ホーキンスによると、メディアは自身に課された二重の使命に失敗したという。現実を映し出し、信頼に足る鏡としての機能としても、他の関係者に対する番犬としても。第二次世界大戦後に世界の紛争に関連した死者数の88%はアフリカで起こったもので、アジア6%、中東4%だが、メディアによるニュースとしての価値付けはまったく正反対である。我々はメディアが、政治家に行動を促す火炎放射器のようなものだと考えたがる。しかし1990年代初頭のソマリア紛争に関しては、国による組織であるアメリカの海外災害援助室が警報を鳴らしてから初めて、メディアは何が起こっているかを発見して、それに追随したのだった。

ホーキンスは現在大阪大学国際公共政策研究科の准教授で、この著書の大部分は、日本の援助団体のAMDAで勤務していた際に、ザンビアで書かれたものである。ニュースにおいて、アフリカがいかに偏見を抱かれ、なおざりに扱われているか、彼の失望振りは本書ではっきりと見てとれる。コンゴに対するメディアの監視力は、100年前のほうが実によかったという。当時は、エドモンド・モレルが、ベルギーの植民地であったコンゴでの奴隷制について注目に値すべき運動を行った時代である。

メディアによる影、それはアフリカが地理的に遠いからであろうか?ホーキンスが反論するところでは、あらゆる紛争は、国際的に影響が及ぶ結果をもたらすものだという。国連によると、紛争の間、20カ国以上の企業がコンゴからの自然物資の不法取引に関与していた。つまり、それほどアフリカは遠くない、ということだ。また、その上、武器産業が世界の国々がより強く結びつくのに貢献している。たとえば12月12日、スヴェンスカ・ダーグブラーデット紙のバッティル・リントナーはミャンマーにてスウェーデン製の無反動砲を発見している。

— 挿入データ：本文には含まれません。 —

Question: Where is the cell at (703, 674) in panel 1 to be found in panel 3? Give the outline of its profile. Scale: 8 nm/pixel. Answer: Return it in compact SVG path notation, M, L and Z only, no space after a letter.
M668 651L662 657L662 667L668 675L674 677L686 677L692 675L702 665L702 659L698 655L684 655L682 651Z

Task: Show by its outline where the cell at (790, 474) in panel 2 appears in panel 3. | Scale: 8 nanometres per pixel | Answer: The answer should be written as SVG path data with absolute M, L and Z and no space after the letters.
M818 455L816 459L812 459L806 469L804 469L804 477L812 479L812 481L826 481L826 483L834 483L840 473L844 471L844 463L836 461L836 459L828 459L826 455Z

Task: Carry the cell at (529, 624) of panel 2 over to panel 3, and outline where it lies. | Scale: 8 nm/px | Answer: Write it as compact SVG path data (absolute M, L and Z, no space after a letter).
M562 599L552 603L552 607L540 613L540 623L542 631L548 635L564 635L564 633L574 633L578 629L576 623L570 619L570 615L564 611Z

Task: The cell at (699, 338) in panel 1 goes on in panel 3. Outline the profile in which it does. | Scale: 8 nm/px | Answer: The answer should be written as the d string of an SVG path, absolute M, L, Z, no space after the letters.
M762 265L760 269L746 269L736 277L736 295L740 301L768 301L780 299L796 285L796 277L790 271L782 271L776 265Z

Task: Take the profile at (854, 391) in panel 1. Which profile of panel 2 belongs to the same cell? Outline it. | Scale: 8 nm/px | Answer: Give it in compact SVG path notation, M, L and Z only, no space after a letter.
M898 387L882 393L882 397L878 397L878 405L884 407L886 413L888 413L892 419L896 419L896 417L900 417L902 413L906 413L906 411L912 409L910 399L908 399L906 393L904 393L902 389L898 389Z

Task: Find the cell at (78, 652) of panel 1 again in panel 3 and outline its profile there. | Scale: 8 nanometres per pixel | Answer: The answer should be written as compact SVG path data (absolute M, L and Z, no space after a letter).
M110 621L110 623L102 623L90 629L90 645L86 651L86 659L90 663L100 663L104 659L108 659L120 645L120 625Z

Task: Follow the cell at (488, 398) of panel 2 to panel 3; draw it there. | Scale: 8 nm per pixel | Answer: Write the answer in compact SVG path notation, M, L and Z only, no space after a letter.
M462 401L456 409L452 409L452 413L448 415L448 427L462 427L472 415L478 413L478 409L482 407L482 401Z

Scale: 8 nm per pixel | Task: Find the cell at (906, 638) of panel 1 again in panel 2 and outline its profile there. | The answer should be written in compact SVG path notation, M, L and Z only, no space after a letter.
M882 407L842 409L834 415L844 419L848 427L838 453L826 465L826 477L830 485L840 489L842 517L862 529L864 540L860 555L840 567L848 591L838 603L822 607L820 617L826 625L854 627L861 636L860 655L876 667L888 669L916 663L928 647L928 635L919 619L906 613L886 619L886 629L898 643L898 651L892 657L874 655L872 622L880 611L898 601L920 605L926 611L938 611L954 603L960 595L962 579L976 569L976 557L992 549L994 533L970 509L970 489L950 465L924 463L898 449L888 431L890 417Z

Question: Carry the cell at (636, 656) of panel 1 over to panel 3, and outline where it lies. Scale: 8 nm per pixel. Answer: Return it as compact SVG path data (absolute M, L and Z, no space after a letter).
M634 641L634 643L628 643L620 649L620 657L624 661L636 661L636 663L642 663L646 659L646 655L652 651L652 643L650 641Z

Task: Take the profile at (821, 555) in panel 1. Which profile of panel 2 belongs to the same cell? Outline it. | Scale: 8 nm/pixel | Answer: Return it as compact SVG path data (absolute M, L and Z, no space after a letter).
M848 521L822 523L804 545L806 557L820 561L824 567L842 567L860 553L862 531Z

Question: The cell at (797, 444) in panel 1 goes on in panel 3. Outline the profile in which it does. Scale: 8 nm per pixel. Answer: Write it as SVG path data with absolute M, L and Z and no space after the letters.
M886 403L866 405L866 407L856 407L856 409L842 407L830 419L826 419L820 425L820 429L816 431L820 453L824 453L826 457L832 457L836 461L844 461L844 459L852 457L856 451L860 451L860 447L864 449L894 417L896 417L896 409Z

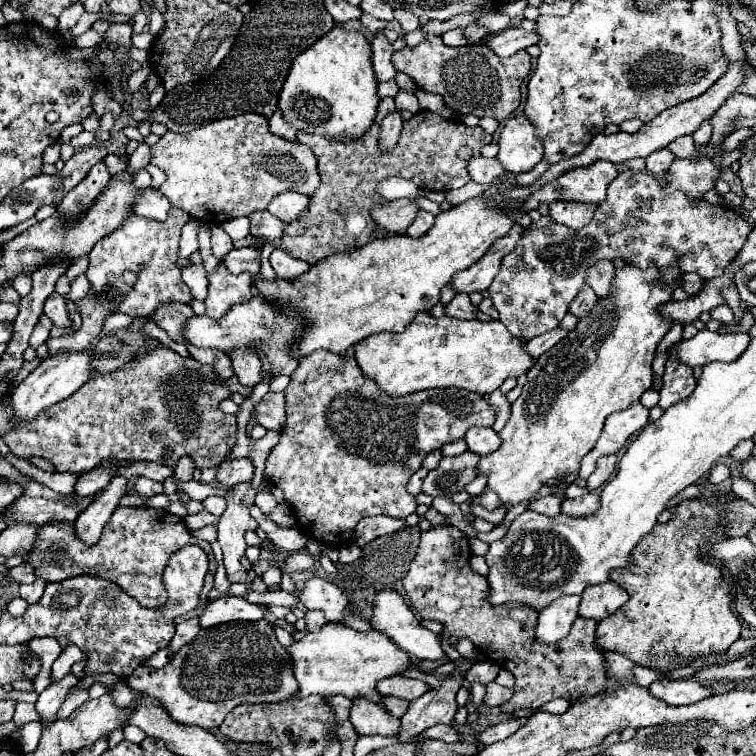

コンゴにて活動するのはもしかしたら危険すぎるのであろうか。いや、かの地へ赴くのが危険だからといって紛争のどれかをメディアが取り上げないというのは、説明として値しない、とホーキンスは述べている。その意思さえあれば、彼らはどこへでも赴き、経費に糸目はつけないものだと。侵入後の数年、イラクでは他の地でよりも多くのジャーナリストが殺されたが、そのことが当地からの報道を妨げることはなかったのである。

間違いはただ、ニュースのゆがんだ価値基準にある、とホーキンスは言う。はっきりと見分けがつく「良い側」がいない紛争には、メディアは興味をなくすものだ。そうなると、メディアは手を抜いて、古臭い民族対立やカオス状態の暴力について話し始める。ホーキンスは、ルワンダの市民虐殺はカオス状態ではなかった、と主張する。80万もの人が、ある一定の計画もなく100日で殺されるわけがないと。

世界の紛争を理解するには、歴史や政治、経済がいつも変わらず関係している、が、メディアはそれよりも、文化的アイデンティティーや民族的属性に一層、ニュースの媒体のなかで、過度な役割を与えるようになっているとホーキンスは著書で述べている。アイデンティティーに基づいた紛争が自然なものであることは暗黙の了解にある。避けることができず、おそらく解決ができず、おそらく他者には把握しがたい。そのためつまり、他者にそれを問題視しないで、安穏としてすませられるものなのだ。そうではなく、アフリカにおける「民族的」紛争について、ホーキンスが望むのはむしろ、それが組織犯罪として記されることだ。「アフリカの紛争を起こしている『文化』はシチリアのマフィアのそれと似ている〔…〕アフリカで戦闘を行っている分派は「族」としてではなく犯罪ビジネス組織として理解されるべきだ」と。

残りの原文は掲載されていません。